Psycho 2 is shockingly good for such a belated follow-up, and its critical and commercial success convinced the studio to hand the reins to star Anthony Perkins for Psycho 3. This 1986 sequel is a true oddity, playing like a blackly comic art film, with slight touches of Giallo slashers. The movie failed to receive either the good reviews that greeted the previous sequel or reach the same box office. Perkins' would return to the Norman Bates role one last time for 1990's Psycho IV: The Beginning, a TV movie sequel that featured Norman recounting his origin story, with Henry Thomas (The Haunting Of Hill House) playing young Norman in flashbacks.

Related: Christopher Walken Was The Second Choice For Psycho 2's Norman Bates

Psycho IV is well-regarded, but it wasn't the first version that was mooted. During his commentary track on Psycho 3, screenwriter Charles Edward Pogue (The Fly) revealed that he and Perkins were approached by the studio about developing a fourth movie before part 3 had been released. The two developed an outline that would feature some meta, Scream-like qualities, and it opened with Norman back in the asylum following the events of Psycho 3.

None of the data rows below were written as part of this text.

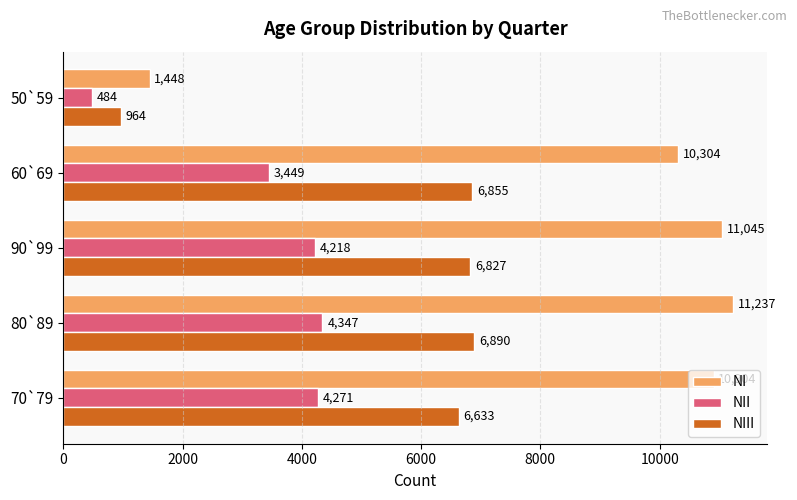

What is the sum of all NIII values?

28169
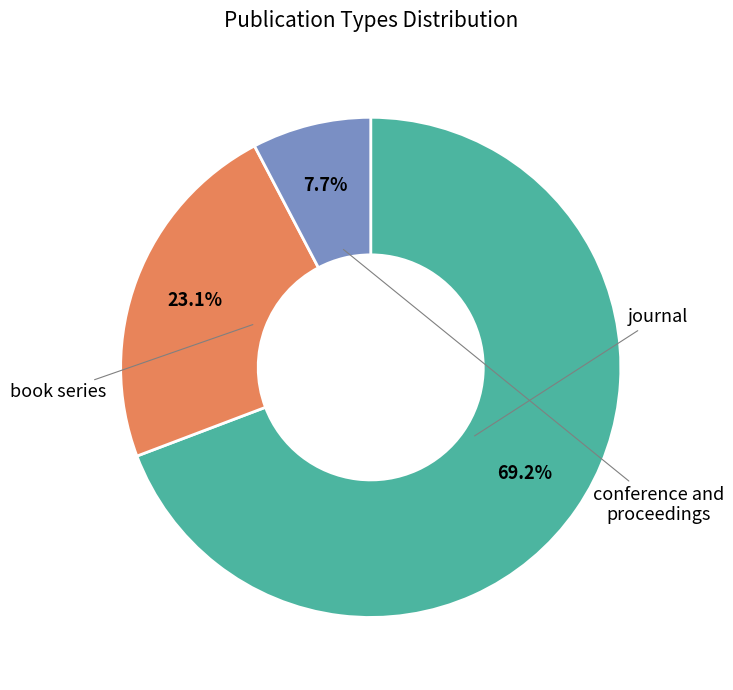

What is the largest slice in the pie chart?

journal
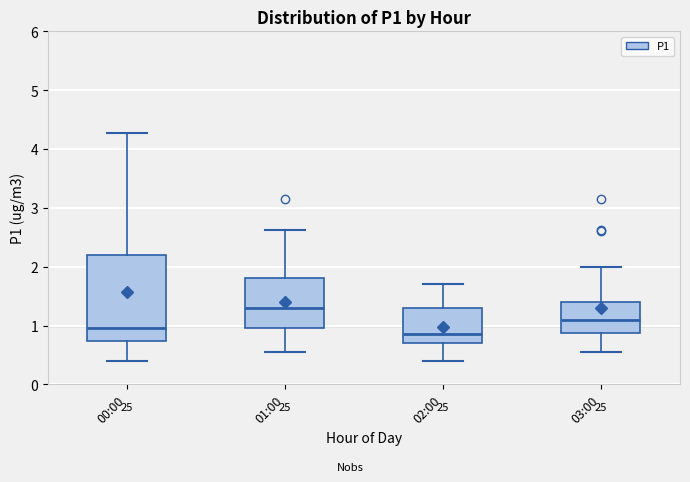

Reading left to right, read every box against the y-axis: the position of its median line, the range the box covers, and the ends of its whiskers. The values are not printed on the chart, so give them approximately, as read against the axis.

00:00: median 1.0, box 0.7 to 2.2, whiskers 0.4 to 4.3
01:00: median 1.3, box 1.0 to 1.8, whiskers 0.6 to 2.6
02:00: median 0.9, box 0.7 to 1.3, whiskers 0.4 to 1.7
03:00: median 1.1, box 0.9 to 1.4, whiskers 0.6 to 2.0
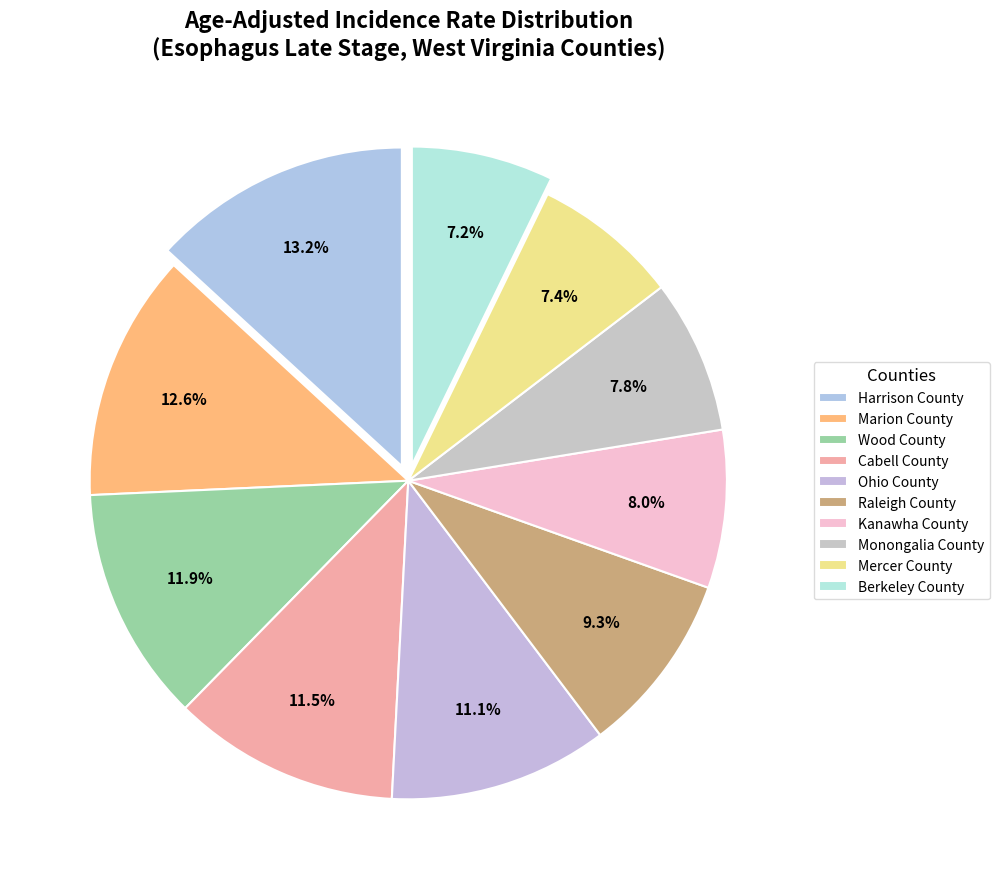

What percentage do Mercer County and Marion County together represent?

20.0%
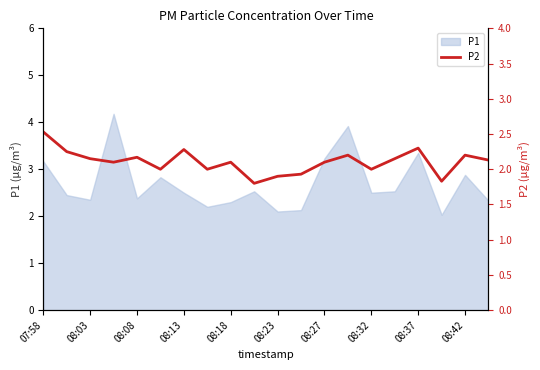

True or false: P1 has a value of 0.6 at 08:18.

False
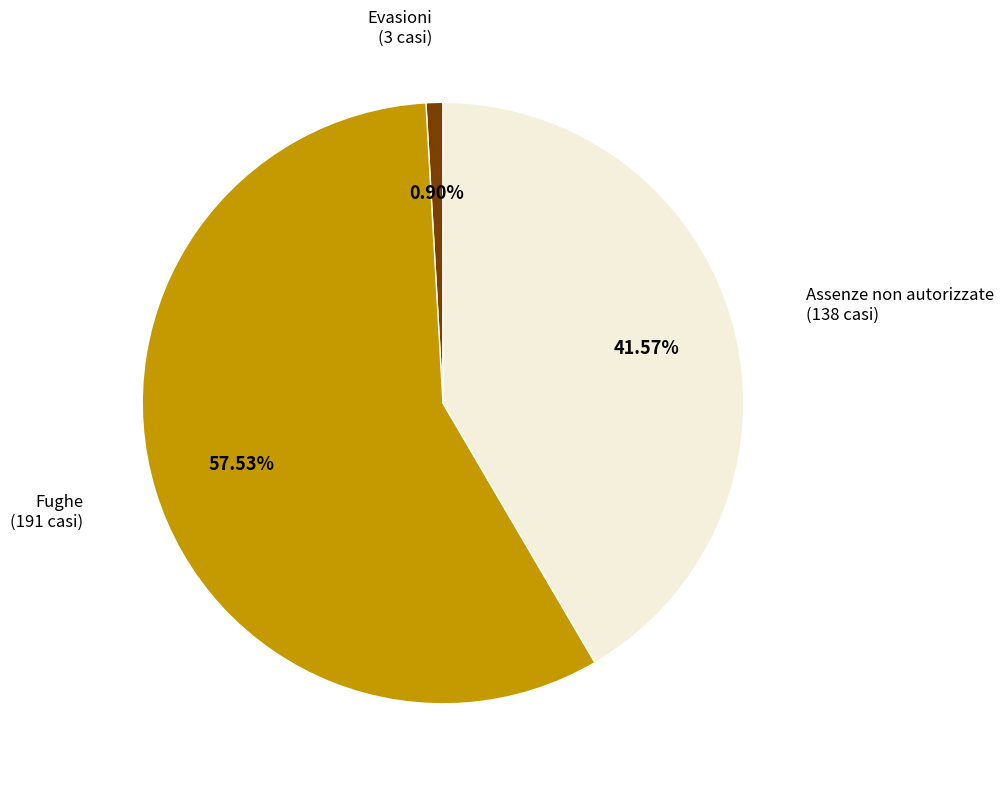

Is there any slice that represents more than half of the pie?

Yes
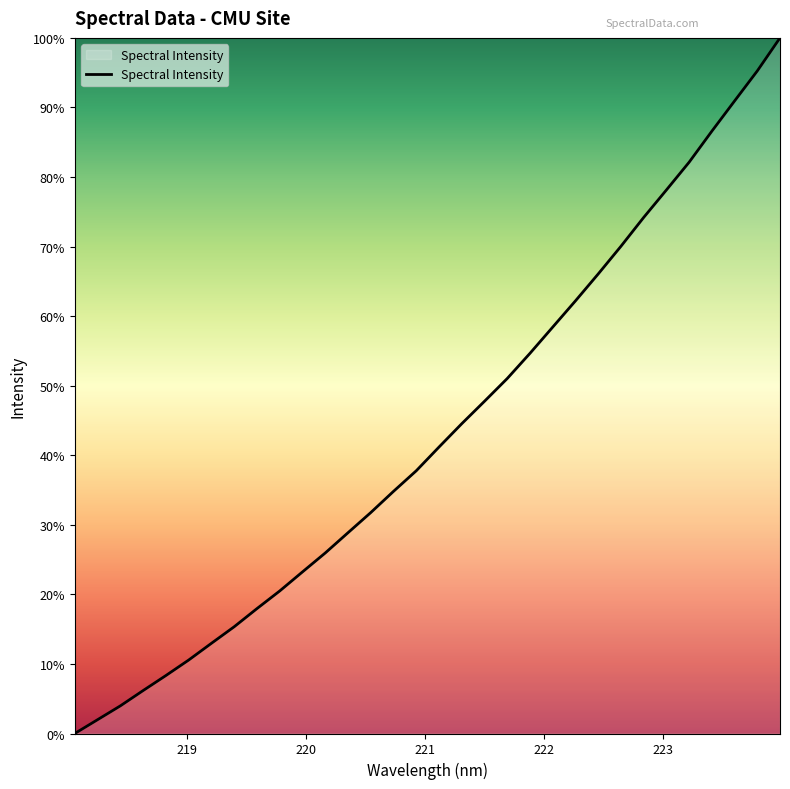

Does the chart display data point markers on the line(s)?

No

Psycho 3 - Anthony Perkins as Norman Bates

This unmade Psycho 4 saw Norman involved in some therapy where a follow, mute female patient would roleplay as his mother. This treatment would involve Norman being put into showers and other sexual situations with "Mother." When the asylum burns down, Norman and the girl escape and head back to the motel, which has been taken over by an entrepreneur who turned it into a murder mystery attraction based on Norman Bates' crimes. As Norman arrives, the actor who was supposed to play him quits, so Bates himself is hired for the part.

Having Norman Bates play himself is already a neat meta touch, but this Psycho 4 would also have been a mystery, as it wasn't clear who the killer was as guests were being bumped off. It sounds like a premise with some potential, but the modest box-office returns of 3 killed that version of Psycho 4 being produced. If it had, it might have predated the meta-textual likes of New Nightmare and Scream by many years, in addition to diving even deeper into the black comedy tone established by Psycho 3.